Tax credit program mistakes mounting
WASHINGTON — Remember the federal tax credit programs offering $7,500 and later $8,000 to first-time home buyers? More than 4 million people applied for and have received nearly $30 billion worth of credits.
Most of them, according to the IRS, went to people who legitimately qualified. But a series of audits by the Treasury's inspector general for tax administration has documented foul-ups by the IRS, ranging from credits granted to prison inmates and dead people, fraud schemes involving claimants who never bought a house and even credits for alleged home purchases by teenagers and kids as young as 3 years old.

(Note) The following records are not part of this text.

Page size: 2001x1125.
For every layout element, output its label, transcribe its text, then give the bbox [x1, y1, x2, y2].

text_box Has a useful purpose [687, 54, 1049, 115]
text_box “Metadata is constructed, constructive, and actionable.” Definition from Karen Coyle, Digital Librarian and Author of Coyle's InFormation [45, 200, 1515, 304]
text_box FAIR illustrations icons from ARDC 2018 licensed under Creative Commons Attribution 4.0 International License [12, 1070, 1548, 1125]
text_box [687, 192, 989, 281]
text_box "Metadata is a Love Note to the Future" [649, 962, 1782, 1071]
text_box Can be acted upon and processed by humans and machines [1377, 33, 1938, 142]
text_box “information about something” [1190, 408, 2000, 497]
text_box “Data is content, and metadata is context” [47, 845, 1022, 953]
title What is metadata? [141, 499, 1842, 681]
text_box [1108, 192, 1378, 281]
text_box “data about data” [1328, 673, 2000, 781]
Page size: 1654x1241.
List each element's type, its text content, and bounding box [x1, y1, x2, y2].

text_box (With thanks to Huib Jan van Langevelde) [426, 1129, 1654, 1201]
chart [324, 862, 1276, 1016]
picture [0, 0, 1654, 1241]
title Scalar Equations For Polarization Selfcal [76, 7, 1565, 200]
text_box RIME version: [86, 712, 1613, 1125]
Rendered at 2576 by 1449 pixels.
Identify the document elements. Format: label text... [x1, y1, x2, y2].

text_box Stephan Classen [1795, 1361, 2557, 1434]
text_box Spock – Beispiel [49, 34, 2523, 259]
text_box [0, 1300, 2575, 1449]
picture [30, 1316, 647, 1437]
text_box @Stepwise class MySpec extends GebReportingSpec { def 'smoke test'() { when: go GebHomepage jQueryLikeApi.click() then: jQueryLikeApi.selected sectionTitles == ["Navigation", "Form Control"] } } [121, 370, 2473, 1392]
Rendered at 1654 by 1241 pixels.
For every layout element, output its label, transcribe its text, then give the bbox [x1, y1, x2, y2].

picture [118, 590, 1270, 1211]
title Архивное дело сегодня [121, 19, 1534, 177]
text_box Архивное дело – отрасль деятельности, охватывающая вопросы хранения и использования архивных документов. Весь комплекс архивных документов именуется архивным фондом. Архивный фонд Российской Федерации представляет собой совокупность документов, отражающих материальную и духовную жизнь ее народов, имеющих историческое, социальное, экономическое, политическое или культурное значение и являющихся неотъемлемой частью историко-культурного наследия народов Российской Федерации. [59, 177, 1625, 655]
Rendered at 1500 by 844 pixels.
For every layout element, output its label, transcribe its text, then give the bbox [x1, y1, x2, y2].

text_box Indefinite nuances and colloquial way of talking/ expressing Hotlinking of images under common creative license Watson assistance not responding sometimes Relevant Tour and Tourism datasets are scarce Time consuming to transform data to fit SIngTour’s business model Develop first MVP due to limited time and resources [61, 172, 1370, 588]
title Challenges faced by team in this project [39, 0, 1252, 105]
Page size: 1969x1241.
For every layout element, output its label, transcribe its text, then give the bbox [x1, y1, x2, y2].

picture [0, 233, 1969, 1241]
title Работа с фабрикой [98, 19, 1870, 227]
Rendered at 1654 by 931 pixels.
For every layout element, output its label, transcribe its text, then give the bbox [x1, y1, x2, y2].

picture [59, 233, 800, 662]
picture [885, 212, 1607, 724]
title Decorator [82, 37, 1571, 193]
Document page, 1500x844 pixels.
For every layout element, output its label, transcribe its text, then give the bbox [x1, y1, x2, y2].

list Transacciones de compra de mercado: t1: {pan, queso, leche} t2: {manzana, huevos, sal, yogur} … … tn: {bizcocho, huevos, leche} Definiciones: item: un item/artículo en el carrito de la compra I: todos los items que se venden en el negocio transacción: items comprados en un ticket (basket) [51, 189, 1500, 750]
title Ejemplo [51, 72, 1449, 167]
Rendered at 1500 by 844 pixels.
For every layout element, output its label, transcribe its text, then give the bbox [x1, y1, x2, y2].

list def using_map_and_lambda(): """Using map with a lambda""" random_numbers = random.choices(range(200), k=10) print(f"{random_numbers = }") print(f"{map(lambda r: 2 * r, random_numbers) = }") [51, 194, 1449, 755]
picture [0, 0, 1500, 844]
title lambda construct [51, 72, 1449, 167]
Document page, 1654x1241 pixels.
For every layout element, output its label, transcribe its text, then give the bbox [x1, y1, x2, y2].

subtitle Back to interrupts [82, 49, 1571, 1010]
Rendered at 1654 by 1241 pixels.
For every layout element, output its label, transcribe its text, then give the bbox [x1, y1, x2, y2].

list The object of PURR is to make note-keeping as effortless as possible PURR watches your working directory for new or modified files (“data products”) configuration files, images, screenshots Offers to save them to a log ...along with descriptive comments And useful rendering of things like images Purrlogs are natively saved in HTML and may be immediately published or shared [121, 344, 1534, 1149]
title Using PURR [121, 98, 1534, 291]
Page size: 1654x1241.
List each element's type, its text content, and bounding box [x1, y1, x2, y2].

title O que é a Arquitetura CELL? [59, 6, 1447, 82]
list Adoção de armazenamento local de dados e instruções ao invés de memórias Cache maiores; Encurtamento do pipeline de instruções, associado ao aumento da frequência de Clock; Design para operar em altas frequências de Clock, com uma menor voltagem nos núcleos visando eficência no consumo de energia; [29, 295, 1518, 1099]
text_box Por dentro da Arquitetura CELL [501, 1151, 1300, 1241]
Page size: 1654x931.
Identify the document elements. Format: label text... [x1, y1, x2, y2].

More common, according to auditors, were shortcomings by the IRS in distinguishing between taxpayers who were supposed to repay their credits over a 15-year period — as required under the original $7,500 program in 2008 — and people for whom there was no such requirement under later versions of the program that allowed credits up to $8,000. The agency also had trouble determining whether recipients of the nonrepayable credits might have violated rules by selling their homes before the three years of required residency and earning a profit on the sale.
Now a new audit has turned up still more problems. According to the inspector general, the IRS has been sending "incorrect" notices to thousands of taxpayers that either inform them that they owe no repayments on their credits when they actually do, or demand repayments from recipients who legally owe nothing. The audit also found that an outside vendor — hired by the IRS to help identify credit recipients who may have sold their homes early — used faulty data that led to 53,558 taxpayers receiving notices that erroneously demanded repayments.
The repayment issue — both for people who sell their houses too early or who are supposed to be making annual payments — appears to be an ongoing problem for the IRS. Of particular concern to auditors are the agency's difficulties in keeping track of taxpayers' current addresses and home sales. The unidentified vendor provided "incomplete and/or inaccurate" information in 41 percent of cases in a statistical sampling, triggering incorrect notices to taxpayers, auditors say.
In response to the latest audit, Richard Byrd Jr., the IRS commissioner for wage and investment, cited the multiple legislative versions of the program and its "unprecedented" scope. A subsequent IRS statement noted that the agency proactively has sent out information to households affected by repayment rules and that "despite some data and programming errors" has achieved a "99 percent accuracy rate" in providing correct information. For the upcoming tax filing season, the IRS plans to include a shift to a "web-based tool" that will help people determine if they have a repayment requirement.